Tuesday, August 31, 2004

Cheira-me a medo o passado passado.
As memórias são dardos de força que se projectam
para além do tempo.
Dardos de rompante,
espinhos secretos e omissos que se escapam
à temporalidade da vida,
e nos enchem hoje do que já vivemos ontem.

Nasci pelas pernas abaixo do ventre,
sabia a sangue e a guelras de peixe.
Cortaram-me em parte e separaram-me aos bocados.
No início de mim separaram-me de mim;
Todos morremos ao nascer, diz o poema.

Depois chorei muito,
tanto que me esqueci que a vida existe para além do pranto.

O meu corpo cheirava a pele e a leite,
os meus olhos turvos eram cegos.
Ao longe ouvia vozes tumultuosas,
seres imensos e disformes abeiravam-se para me tocar
e me oscular com muitos lábios.
lábios sedentos, bocas salivosas de muitos dentes.

De braço em braço passavam o meu corpo morto
agora nascido do tributo do sexo inócuo.
De braço em braço de muitos polvos sedentos,
de muitas bocas hienas...

O sangue corria pelas portas do cosmos,
projectando o meu corpo contra o muro da idade.
O meu corpo cresceu aos pedaços,
muito antes de encontrar a alma no verso do corpo.
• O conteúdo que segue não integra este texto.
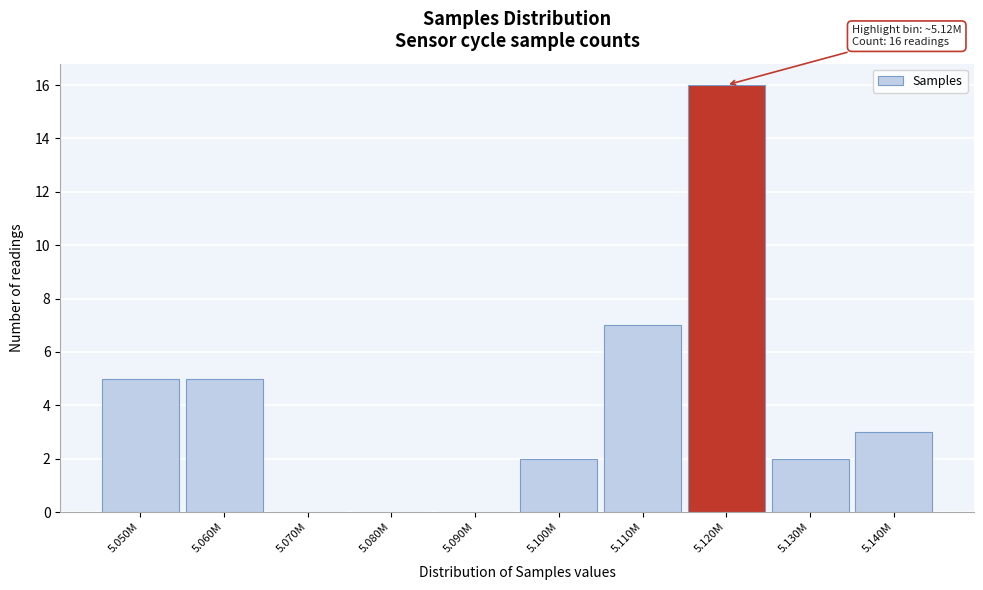

Reading left to right, extract all data points from this chart.

5.050M=5	5.060M=5	5.070M=0	5.080M=0	5.090M=0	5.100M=2	5.110M=7	5.120M=16	5.130M=2	5.140M=3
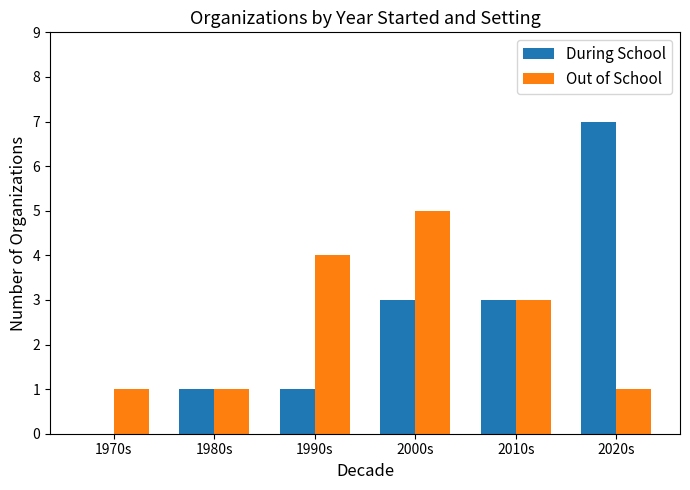

The Out of School series shows 1 at 1980s. True or false?

True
Não me lembro da sensação de morrer,
nem do passar incessante dos dias.
A verdade é que o tempo nos apodrece aos poucos
todas as parte internas do corpo e da alma.

A palavra foi-me concedida mais tarde:
sem sentido encheram-me a boca de sílabas
e colocaram-me o marfim com alicates de fogo.
A dor misturava-se com o sangue negro que me escorria
às golfadas...
Depois desmaiei muito tempo e a palavra amadureceu
na boca de árvore, e um dia disse a palavra:
Crime!
E as pessoas aplaudiram sedentas pela palavra tesouro
dita em alta voz.

Às vezes sonhava com a palavra,
a palavra que se impunha,
a palavra sem som, nunca antes dita ou pensada.
Mas o sonho desvaneceu-se e a palavra nunca dita é nunca dita.

A palavra deu lugar ao poema
e o poema deu lugar à pedra,
e a pedra bateu no tambor
e o tambor acordou as vozes e os segredos,
e o aço materializou o tempo,
e o poema disse a verdade inconclusiva.